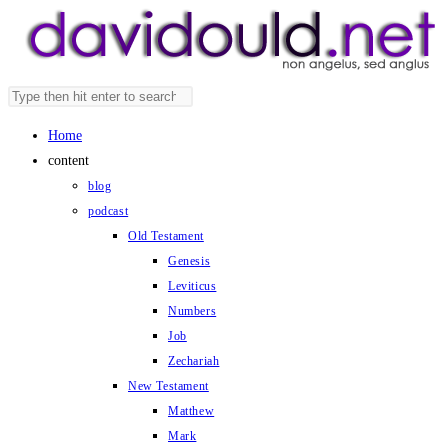
Skip
to
content
Search
Press
this
Escape
Home
website
to
content
close
blog
the
podcast
search
Old Testament
panel.
Genesis
Leviticus
Numbers
Job
Zechariah
New Testament
Matthew
Mark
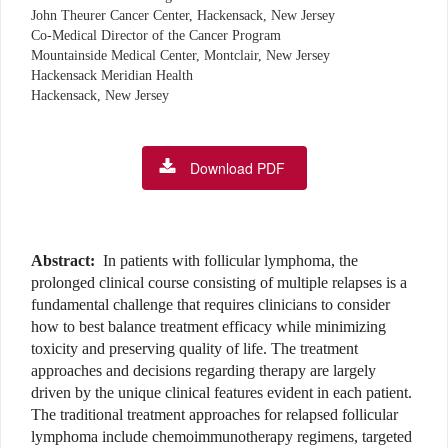
John Theurer Cancer Center, Hackensack, New Jersey
Co-Medical Director of the Cancer Program
Mountainside Medical Center, Montclair, New Jersey
Hackensack Meridian Health
Hackensack, New Jersey
Download PDF
Abstract:
In patients with follicular lymphoma, the
prolonged clinical course consisting of multiple relapses is a
fundamental challenge that requires clinicians to consider
how to best balance treatment efficacy while minimizing
toxicity and preserving quality of life. The treatment
approaches and decisions regarding therapy are largely
driven by the unique clinical features evident in each patient.
The traditional treatment approaches for relapsed follicular
lymphoma include chemoimmunotherapy regimens, targeted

### Task goal
From the records above, pick out and copy each line holding the word "Medical".

### Answer below
Co-Medical Director of the Cancer Program
Mountainside Medical Center, Montclair, New Jersey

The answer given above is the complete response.